▸ **Job**
Print exactly what appears from the line containing "Fall 2018: 75900 -> 82000" through the final line of the data below, pictures excluded.

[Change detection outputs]
• • • • •
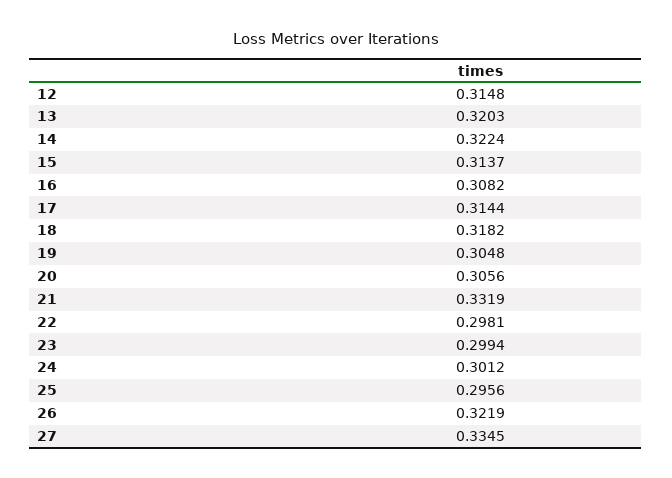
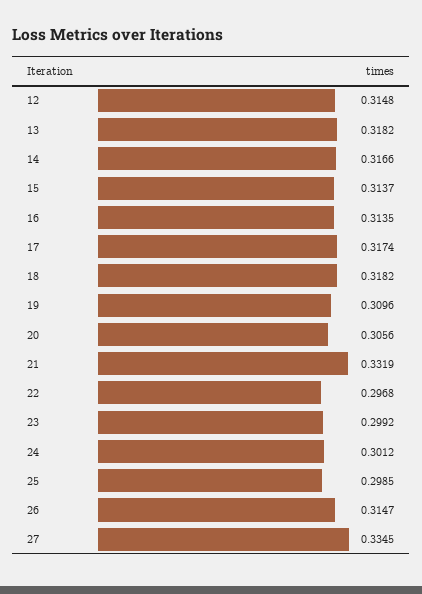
13: 0.3203 -> 0.3182
14: 0.3224 -> 0.3166
16: 0.3082 -> 0.3135
17: 0.3144 -> 0.3174
19: 0.3048 -> 0.3096
22: 0.2981 -> 0.2968
23: 0.2994 -> 0.2992
25: 0.2956 -> 0.2985
26: 0.3219 -> 0.3147

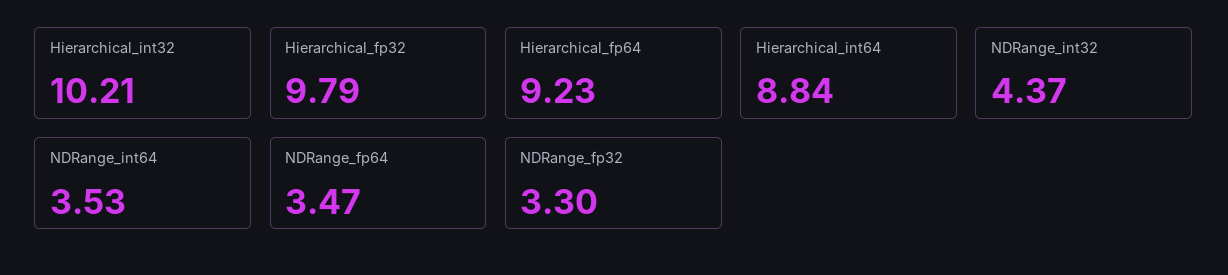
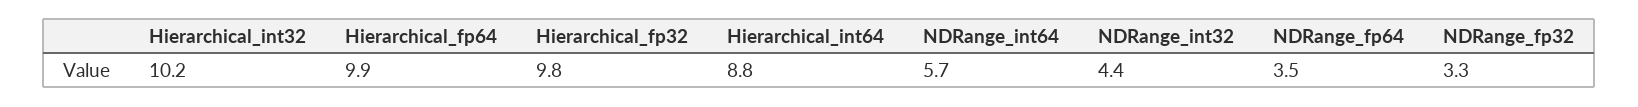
Hierarchical_fp64: 9.23 -> 9.9
NDRange_int64: 3.53 -> 5.7

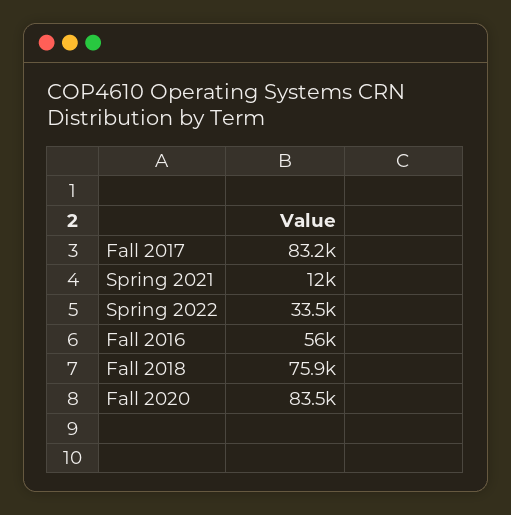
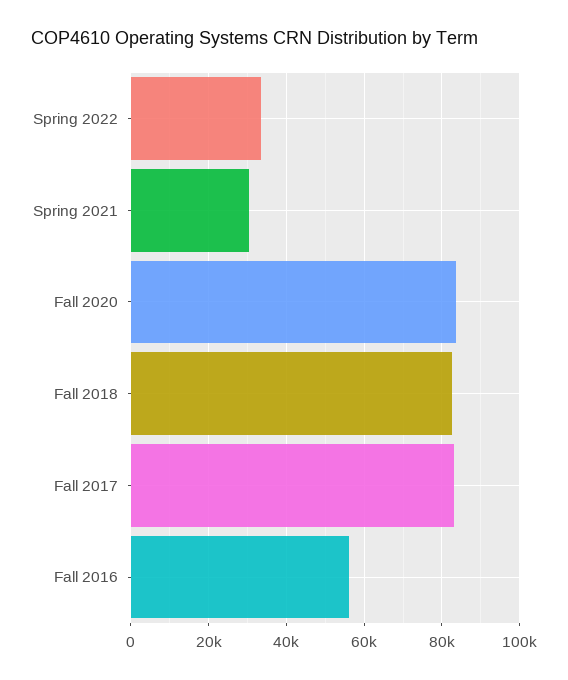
Spring 2021: 12000 -> 30000
Fall 2018: 75900 -> 82000

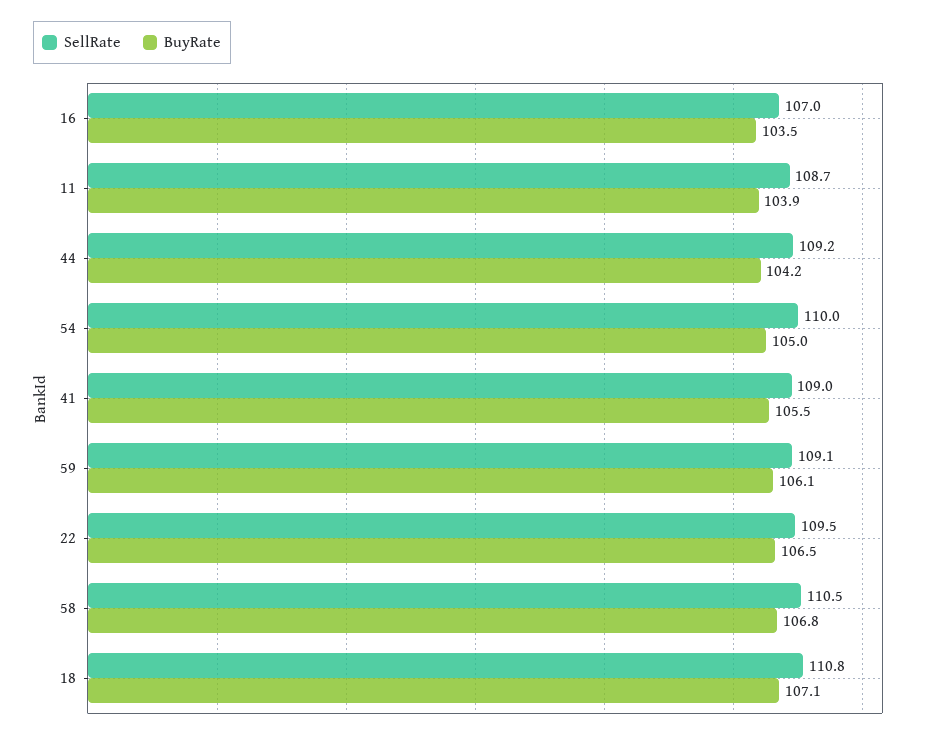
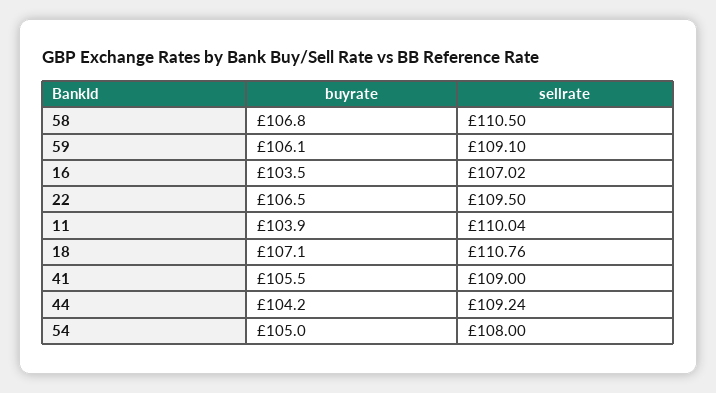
SellRate, 11: 108.7 -> 110.04
SellRate, 54: 110 -> 108

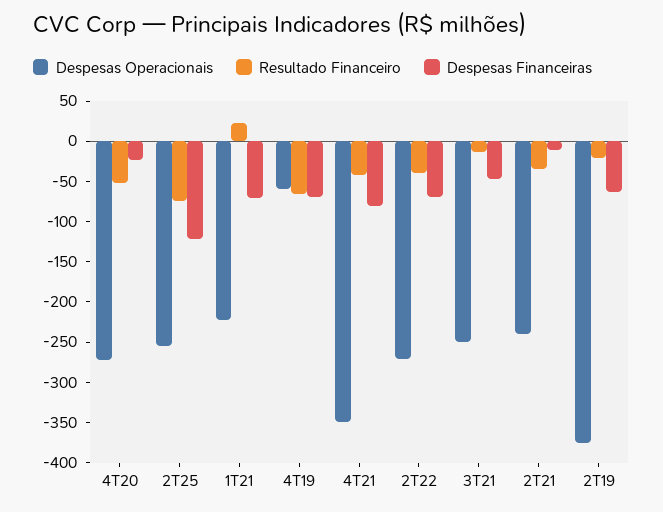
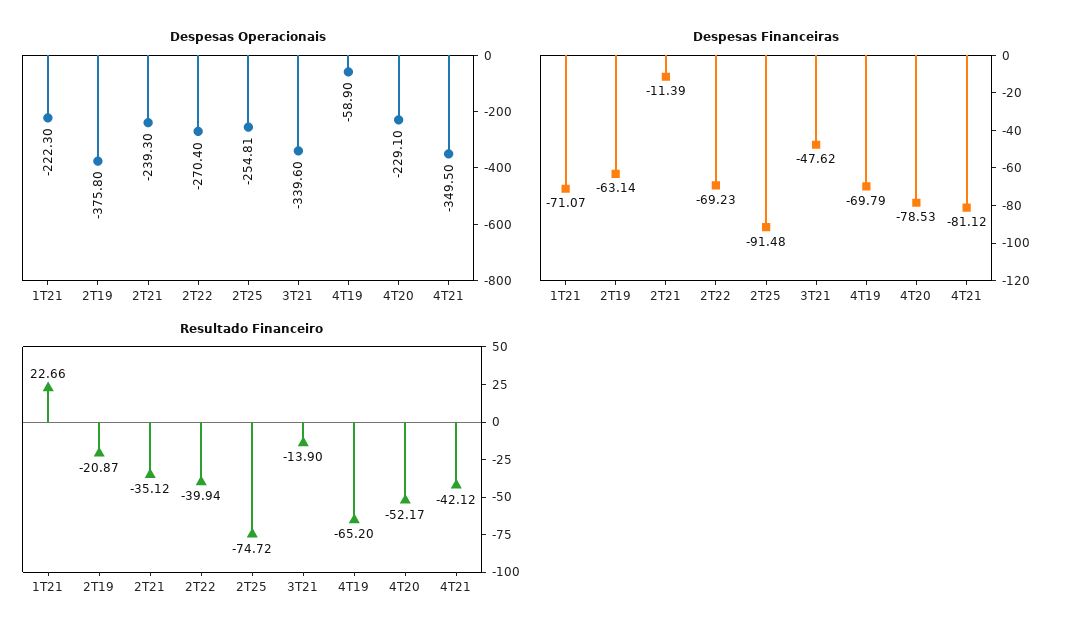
Despesas Operacionais, 4T20: -270 -> -229.1
Despesas Financeiras, 4T20: -20 -> -78.53
Despesas Financeiras, 2T25: -120 -> -91.48
Despesas Operacionais, 3T21: -250 -> -339.6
• • • • •
▸ **Solution to the problem**
Fall 2018: 75900 -> 82000

SellRate, 11: 108.7 -> 110.04
SellRate, 54: 110 -> 108

Despesas Operacionais, 4T20: -270 -> -229.1
Despesas Financeiras, 4T20: -20 -> -78.53
Despesas Financeiras, 2T25: -120 -> -91.48
Despesas Operacionais, 3T21: -250 -> -339.6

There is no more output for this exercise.